An exact transcription of all the records below is required, without any images.

- - -

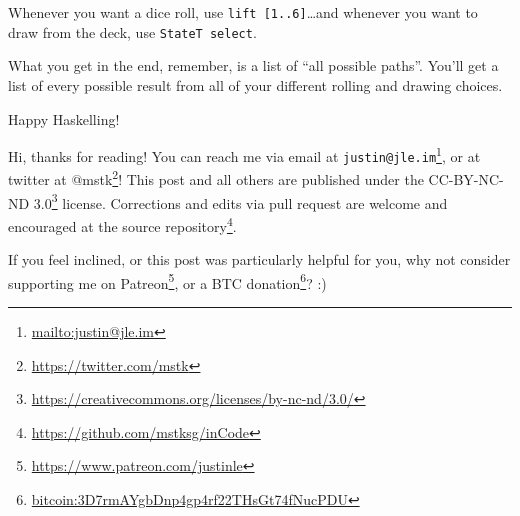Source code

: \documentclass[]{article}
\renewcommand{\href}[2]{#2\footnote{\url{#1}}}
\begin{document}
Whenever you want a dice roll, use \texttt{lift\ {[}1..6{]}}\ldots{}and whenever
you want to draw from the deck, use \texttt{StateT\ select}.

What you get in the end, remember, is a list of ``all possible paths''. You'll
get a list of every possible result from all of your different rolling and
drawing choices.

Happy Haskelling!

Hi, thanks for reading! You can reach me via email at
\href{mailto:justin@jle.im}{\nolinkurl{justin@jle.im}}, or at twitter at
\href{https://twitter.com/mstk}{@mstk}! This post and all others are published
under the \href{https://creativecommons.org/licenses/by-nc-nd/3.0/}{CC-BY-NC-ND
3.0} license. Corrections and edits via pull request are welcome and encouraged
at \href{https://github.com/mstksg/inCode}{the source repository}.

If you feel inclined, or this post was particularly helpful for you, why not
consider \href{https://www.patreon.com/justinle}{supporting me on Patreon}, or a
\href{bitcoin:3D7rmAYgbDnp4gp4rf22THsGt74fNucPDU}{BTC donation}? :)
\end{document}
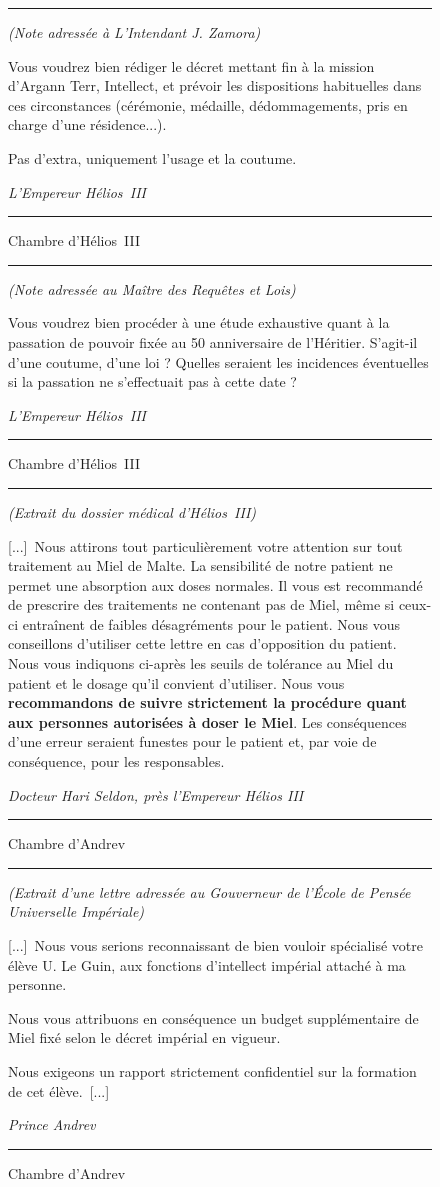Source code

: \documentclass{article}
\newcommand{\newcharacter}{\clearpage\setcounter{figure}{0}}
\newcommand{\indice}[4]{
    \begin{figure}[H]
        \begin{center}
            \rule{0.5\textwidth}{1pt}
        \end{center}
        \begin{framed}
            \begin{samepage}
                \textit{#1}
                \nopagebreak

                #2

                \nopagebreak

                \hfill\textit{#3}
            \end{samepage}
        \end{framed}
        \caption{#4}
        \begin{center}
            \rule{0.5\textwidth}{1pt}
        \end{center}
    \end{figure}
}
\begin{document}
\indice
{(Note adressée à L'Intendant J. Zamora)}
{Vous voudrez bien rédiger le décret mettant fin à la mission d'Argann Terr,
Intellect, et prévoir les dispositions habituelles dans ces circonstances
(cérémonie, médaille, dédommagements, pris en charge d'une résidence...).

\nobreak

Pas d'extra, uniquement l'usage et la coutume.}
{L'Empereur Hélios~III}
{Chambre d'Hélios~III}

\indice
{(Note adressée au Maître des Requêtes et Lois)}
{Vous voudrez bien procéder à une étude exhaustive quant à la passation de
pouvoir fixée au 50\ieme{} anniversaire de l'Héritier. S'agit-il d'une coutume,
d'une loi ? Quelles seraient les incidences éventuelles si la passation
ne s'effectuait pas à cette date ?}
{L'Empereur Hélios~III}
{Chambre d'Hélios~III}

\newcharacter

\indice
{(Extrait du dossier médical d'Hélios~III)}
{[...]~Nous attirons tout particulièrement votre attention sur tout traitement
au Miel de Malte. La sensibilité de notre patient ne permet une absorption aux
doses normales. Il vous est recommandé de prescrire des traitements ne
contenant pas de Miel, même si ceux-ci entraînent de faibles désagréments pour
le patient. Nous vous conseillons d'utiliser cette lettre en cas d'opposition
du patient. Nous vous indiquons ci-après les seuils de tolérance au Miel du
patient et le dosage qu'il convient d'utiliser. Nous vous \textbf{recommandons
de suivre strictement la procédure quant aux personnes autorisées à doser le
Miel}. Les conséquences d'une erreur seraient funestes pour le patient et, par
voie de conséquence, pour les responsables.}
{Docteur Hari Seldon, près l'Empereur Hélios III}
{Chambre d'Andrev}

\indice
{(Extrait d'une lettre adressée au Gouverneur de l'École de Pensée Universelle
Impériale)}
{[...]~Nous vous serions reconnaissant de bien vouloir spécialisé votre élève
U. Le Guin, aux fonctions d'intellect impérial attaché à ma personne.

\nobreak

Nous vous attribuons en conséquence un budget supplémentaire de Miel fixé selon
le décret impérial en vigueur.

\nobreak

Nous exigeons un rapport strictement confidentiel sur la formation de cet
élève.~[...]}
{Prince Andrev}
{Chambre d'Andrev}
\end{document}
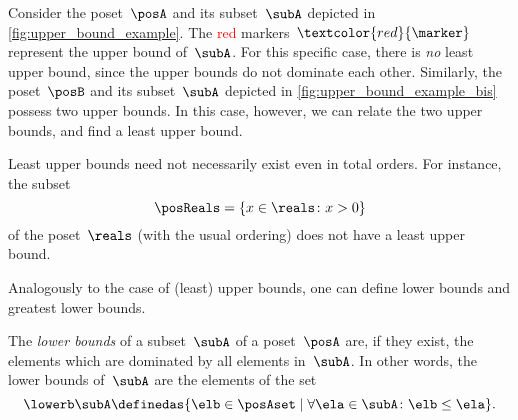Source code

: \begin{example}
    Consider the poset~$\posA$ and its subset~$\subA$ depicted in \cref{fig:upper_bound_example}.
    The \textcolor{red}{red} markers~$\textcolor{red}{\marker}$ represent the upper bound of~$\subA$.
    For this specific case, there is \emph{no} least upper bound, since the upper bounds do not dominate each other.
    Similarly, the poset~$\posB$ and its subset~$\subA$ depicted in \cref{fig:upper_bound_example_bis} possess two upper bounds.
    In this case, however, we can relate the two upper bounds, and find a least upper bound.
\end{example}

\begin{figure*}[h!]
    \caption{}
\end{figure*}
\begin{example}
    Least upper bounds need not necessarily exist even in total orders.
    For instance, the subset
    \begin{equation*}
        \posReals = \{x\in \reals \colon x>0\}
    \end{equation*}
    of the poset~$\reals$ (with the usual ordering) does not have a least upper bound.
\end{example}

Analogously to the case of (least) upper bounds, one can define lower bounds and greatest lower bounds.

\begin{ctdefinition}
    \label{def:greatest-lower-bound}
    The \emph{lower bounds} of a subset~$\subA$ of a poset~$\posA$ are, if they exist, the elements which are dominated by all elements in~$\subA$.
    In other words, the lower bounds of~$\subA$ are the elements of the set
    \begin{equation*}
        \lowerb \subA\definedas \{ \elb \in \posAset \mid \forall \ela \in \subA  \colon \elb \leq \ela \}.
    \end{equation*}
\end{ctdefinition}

- - -

■ ANSWER BELOW
Source code

: \documentclass[]{article}
\renewcommand{\href}[2]{#2\footnote{\url{#1}}}
\begin{document}
Whenever you want a dice roll, use \texttt{lift\ {[}1..6{]}}\ldots{}and whenever
you want to draw from the deck, use \texttt{StateT\ select}.

What you get in the end, remember, is a list of ``all possible paths''. You'll
get a list of every possible result from all of your different rolling and
drawing choices.

Happy Haskelling!

Hi, thanks for reading! You can reach me via email at
\href{mailto:justin@jle.im}{\nolinkurl{justin@jle.im}}, or at twitter at
\href{https://twitter.com/mstk}{@mstk}! This post and all others are published
under the \href{https://creativecommons.org/licenses/by-nc-nd/3.0/}{CC-BY-NC-ND
3.0} license. Corrections and edits via pull request are welcome and encouraged
at \href{https://github.com/mstksg/inCode}{the source repository}.

If you feel inclined, or this post was particularly helpful for you, why not
consider \href{https://www.patreon.com/justinle}{supporting me on Patreon}, or a
\href{bitcoin:3D7rmAYgbDnp4gp4rf22THsGt74fNucPDU}{BTC donation}? :)
\end{document}
Source code

: \documentclass{article}
\newcommand{\newcharacter}{\clearpage\setcounter{figure}{0}}
\newcommand{\indice}[4]{
    \begin{figure}[H]
        \begin{center}
            \rule{0.5\textwidth}{1pt}
        \end{center}
        \begin{framed}
            \begin{samepage}
                \textit{#1}
                \nopagebreak

                #2

                \nopagebreak

                \hfill\textit{#3}
            \end{samepage}
        \end{framed}
        \caption{#4}
        \begin{center}
            \rule{0.5\textwidth}{1pt}
        \end{center}
    \end{figure}
}
\begin{document}
\indice
{(Note adressée à L'Intendant J. Zamora)}
{Vous voudrez bien rédiger le décret mettant fin à la mission d'Argann Terr,
Intellect, et prévoir les dispositions habituelles dans ces circonstances
(cérémonie, médaille, dédommagements, pris en charge d'une résidence...).

\nobreak

Pas d'extra, uniquement l'usage et la coutume.}
{L'Empereur Hélios~III}
{Chambre d'Hélios~III}

\indice
{(Note adressée au Maître des Requêtes et Lois)}
{Vous voudrez bien procéder à une étude exhaustive quant à la passation de
pouvoir fixée au 50\ieme{} anniversaire de l'Héritier. S'agit-il d'une coutume,
d'une loi ? Quelles seraient les incidences éventuelles si la passation
ne s'effectuait pas à cette date ?}
{L'Empereur Hélios~III}
{Chambre d'Hélios~III}

\newcharacter

\indice
{(Extrait du dossier médical d'Hélios~III)}
{[...]~Nous attirons tout particulièrement votre attention sur tout traitement
au Miel de Malte. La sensibilité de notre patient ne permet une absorption aux
doses normales. Il vous est recommandé de prescrire des traitements ne
contenant pas de Miel, même si ceux-ci entraînent de faibles désagréments pour
le patient. Nous vous conseillons d'utiliser cette lettre en cas d'opposition
du patient. Nous vous indiquons ci-après les seuils de tolérance au Miel du
patient et le dosage qu'il convient d'utiliser. Nous vous \textbf{recommandons
de suivre strictement la procédure quant aux personnes autorisées à doser le
Miel}. Les conséquences d'une erreur seraient funestes pour le patient et, par
voie de conséquence, pour les responsables.}
{Docteur Hari Seldon, près l'Empereur Hélios III}
{Chambre d'Andrev}

\indice
{(Extrait d'une lettre adressée au Gouverneur de l'École de Pensée Universelle
Impériale)}
{[...]~Nous vous serions reconnaissant de bien vouloir spécialisé votre élève
U. Le Guin, aux fonctions d'intellect impérial attaché à ma personne.

\nobreak

Nous vous attribuons en conséquence un budget supplémentaire de Miel fixé selon
le décret impérial en vigueur.

\nobreak

Nous exigeons un rapport strictement confidentiel sur la formation de cet
élève.~[...]}
{Prince Andrev}
{Chambre d'Andrev}
\end{document}
Source code

: \begin{example}
    Consider the poset~$\posA$ and its subset~$\subA$ depicted in \cref{fig:upper_bound_example}.
    The \textcolor{red}{red} markers~$\textcolor{red}{\marker}$ represent the upper bound of~$\subA$.
    For this specific case, there is \emph{no} least upper bound, since the upper bounds do not dominate each other.
    Similarly, the poset~$\posB$ and its subset~$\subA$ depicted in \cref{fig:upper_bound_example_bis} possess two upper bounds.
    In this case, however, we can relate the two upper bounds, and find a least upper bound.
\end{example}

\begin{figure*}[h!]
    \caption{}
\end{figure*}
\begin{example}
    Least upper bounds need not necessarily exist even in total orders.
    For instance, the subset
    \begin{equation*}
        \posReals = \{x\in \reals \colon x>0\}
    \end{equation*}
    of the poset~$\reals$ (with the usual ordering) does not have a least upper bound.
\end{example}

Analogously to the case of (least) upper bounds, one can define lower bounds and greatest lower bounds.

\begin{ctdefinition}
    \label{def:greatest-lower-bound}
    The \emph{lower bounds} of a subset~$\subA$ of a poset~$\posA$ are, if they exist, the elements which are dominated by all elements in~$\subA$.
    In other words, the lower bounds of~$\subA$ are the elements of the set
    \begin{equation*}
        \lowerb \subA\definedas \{ \elb \in \posAset \mid \forall \ela \in \subA  \colon \elb \leq \ela \}.
    \end{equation*}
\end{ctdefinition}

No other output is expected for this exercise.